Border officials in New Zealand have begun to trial an app designed to detect Covid-19 before the first symptoms of the disease arise, known as ëlarm. The platform has been developed by artificial intelligence (AI) company Datamine, and links with smart watches and other wearable devices to measure metrics like heart rate, temperature or oxygen saturation.
Datamine claims the app can spot the warning signs of Covid-19 with up to 90% accuracy, up to three days before symptoms appear. The app creates a custom baseline for each user from their wearable data history, then uses artificial intelligence to detect physiological changes that might indicate the user is getting sick before they feel unwell. The platform is device-agnostic, and can run on multiple different pieces of hardware.
Up to 500 border workers can volunteer to participate in the trial, which will run until early May to see how the platform works in real-life settings. As new Covid-19 cases in New Zealand are virtually only seen in arriving international travellers, border staff arguably face the most risk of exposure to the virus, and therefore could stand to benefit the most from ëlarm.
New Zealand Ministry of Health Deputy Director Shayne Hunter said: “If the ëlarm app lives up to its potential, it might provide early notification to our critical border workforce if they’re becoming unwell. That means they can take appropriate action such as self-isolating and being tested for Covid-19.”
Can a platform like ëlarm really work?
Data from several studies suggest that wearable devices really could help to predict the onset of illness before it happens. Researchers at Rockerfeller Neuroscience Institute have reported that data from the Oura ring, a wearable sleep and activity tracker, can be combined with an app that measures vital signs to predict the onset of Covid-19 symptoms in advance. They found that the device successfully predicted symptoms like cough, fever and shortness of breath up to three days before their onset.

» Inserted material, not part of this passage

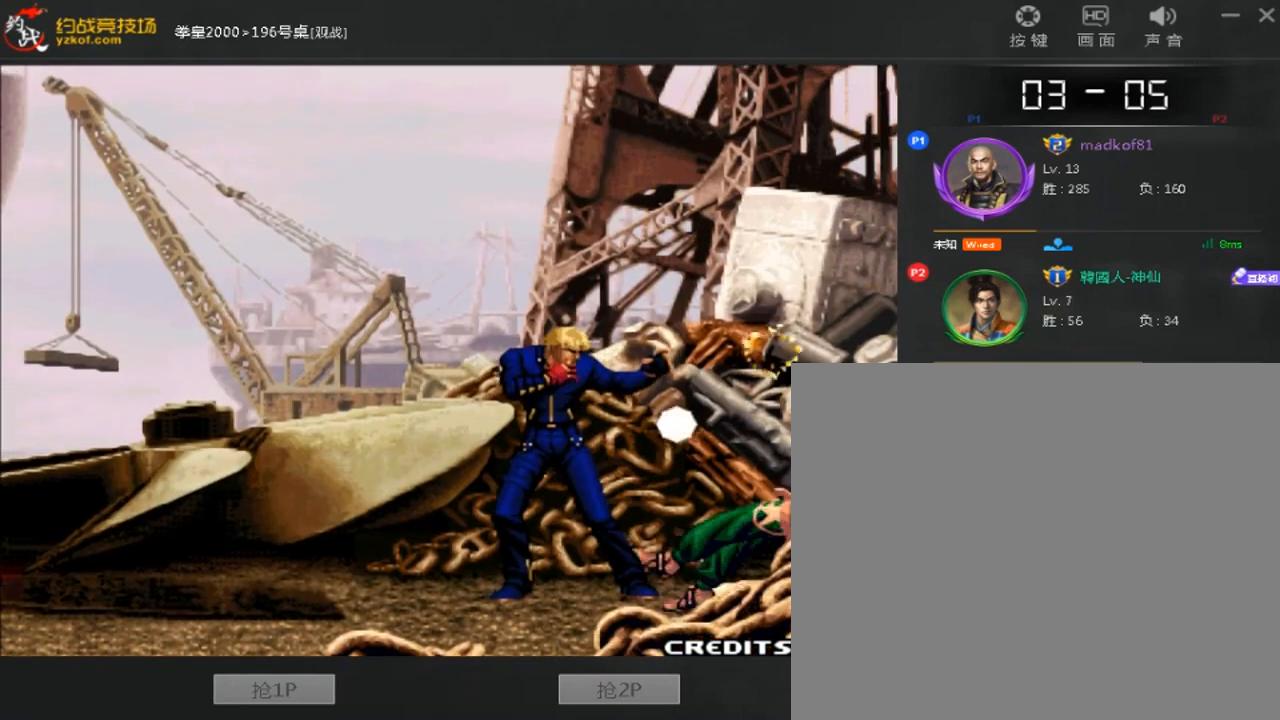
{"dt_ms": 520, "buttons": ["A"], "left_stick": "center", "events": []}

Early results from the Scripps Research Translations Institute’s DETECT study have also found that wearable fitness devices could improve public health efforts to control Covid-19. DETECT researchers reported that evaluating changes in metrics like heart rate, sleep and activity levels, along with self-reported symptom data, can help identify cases with greater success than just looking at symptoms alone.

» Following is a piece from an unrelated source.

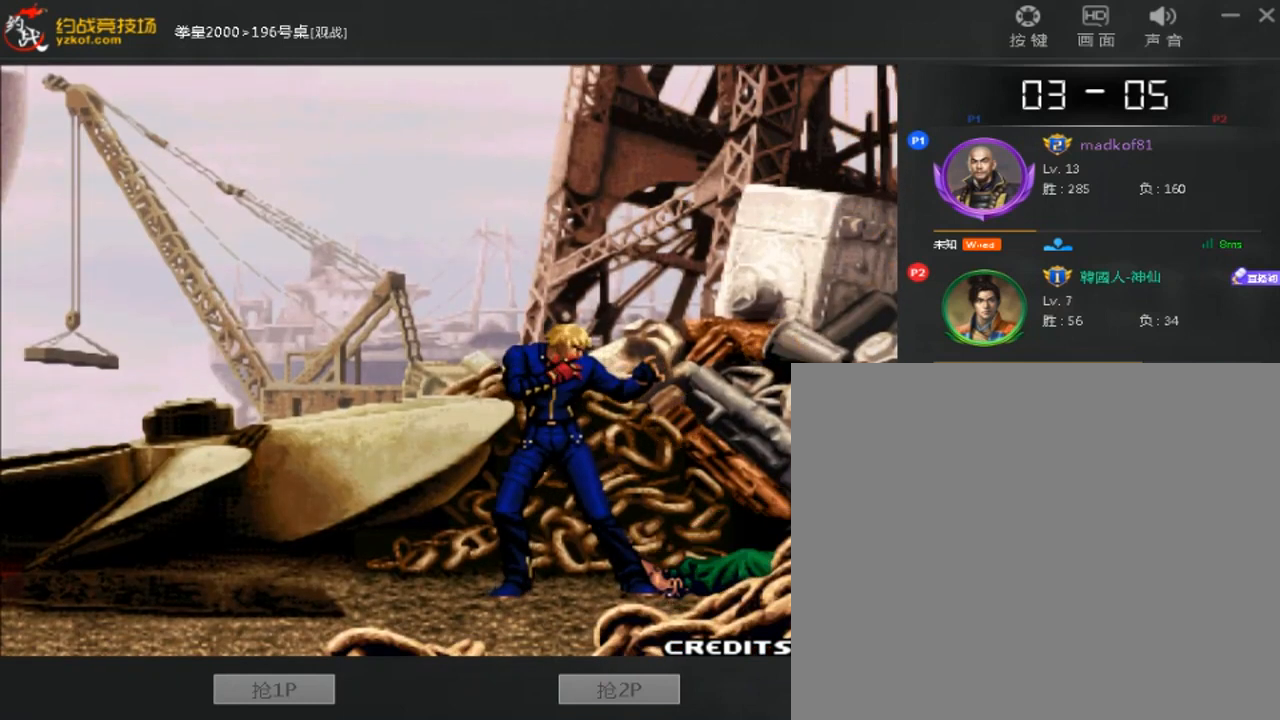
{"dt_ms": 480, "buttons": [], "left_stick": "center", "events": [[480, "A", "up"]]}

Scripps Research Translational Institute director of artificial intelligence Giorgio Quer said: “Early identification of those who are pre-symptomatic or even asymptomatic would be especially valuable, as people may potentially be even more infectious during this period. That’s the ultimate goal.”
The impact of wearable device data could go far beyond individual cases
A study published in January 2020 in The Lancet Digital Health evaluated the use of resting heart rate and sleep data harvested from wearable devices to improve state-level surveillance of influenza-like illnesses (ILI) in the US. Using de-identified sensor data from 200,000 Fitbit users, the researchers found a strong correlation between abnormal data metrics and week-to-week ILI case rates.
They argued that this information could be vital to enact timely outbreak response measures to prevent further transmission of influenza cases during seasonal outbreaks. If state bodies are given access to these metrics, they might be able to spot outbreaks of infectious respiratory diseases – including Covid-19 – before they can spread too far.
Of course, implementing something like this as a public health policy carries with it the usual questions around patient data privacy. It would be vital, if such a scheme were to be implemented, that the data would be completely anonymous and used only with the wearable user’s consent. But if appropriate conditions can be met here, and trials into technologies like ëlarm continue to deliver positive results, then wearables may have a significant role to play in the future of infection control.